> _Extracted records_
....

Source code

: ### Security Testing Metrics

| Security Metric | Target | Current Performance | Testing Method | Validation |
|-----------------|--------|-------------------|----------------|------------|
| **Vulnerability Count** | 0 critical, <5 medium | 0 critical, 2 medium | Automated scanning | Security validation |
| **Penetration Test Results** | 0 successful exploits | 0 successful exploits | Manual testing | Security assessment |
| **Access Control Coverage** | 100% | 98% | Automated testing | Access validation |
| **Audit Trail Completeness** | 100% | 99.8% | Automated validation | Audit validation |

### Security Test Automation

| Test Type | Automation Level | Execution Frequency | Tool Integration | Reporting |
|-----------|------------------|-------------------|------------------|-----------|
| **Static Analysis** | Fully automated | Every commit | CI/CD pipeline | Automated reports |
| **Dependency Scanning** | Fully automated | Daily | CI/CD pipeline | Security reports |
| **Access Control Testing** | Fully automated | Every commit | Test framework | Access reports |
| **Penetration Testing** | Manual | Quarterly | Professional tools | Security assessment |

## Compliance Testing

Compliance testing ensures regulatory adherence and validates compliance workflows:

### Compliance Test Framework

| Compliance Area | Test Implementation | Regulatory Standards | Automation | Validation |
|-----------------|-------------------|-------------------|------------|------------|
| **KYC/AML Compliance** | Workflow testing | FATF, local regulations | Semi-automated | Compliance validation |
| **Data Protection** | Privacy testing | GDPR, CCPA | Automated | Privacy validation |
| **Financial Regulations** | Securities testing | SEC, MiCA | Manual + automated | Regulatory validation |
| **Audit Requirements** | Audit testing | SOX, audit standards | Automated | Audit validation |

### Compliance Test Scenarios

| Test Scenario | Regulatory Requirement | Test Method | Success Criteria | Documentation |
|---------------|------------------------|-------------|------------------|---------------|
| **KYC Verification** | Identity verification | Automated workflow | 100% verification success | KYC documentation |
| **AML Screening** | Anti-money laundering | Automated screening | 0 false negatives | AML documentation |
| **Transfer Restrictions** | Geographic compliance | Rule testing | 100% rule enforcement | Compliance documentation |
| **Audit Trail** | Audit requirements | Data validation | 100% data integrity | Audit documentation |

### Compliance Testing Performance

....

> _TASK_
For every line in the data above that has the string "reports", return that line.

> _WRITTEN RESPONSE_
| **Static Analysis** | Fully automated | Every commit | CI/CD pipeline | Automated reports |
| **Dependency Scanning** | Fully automated | Daily | CI/CD pipeline | Security reports |
| **Access Control Testing** | Fully automated | Every commit | Test framework | Access reports |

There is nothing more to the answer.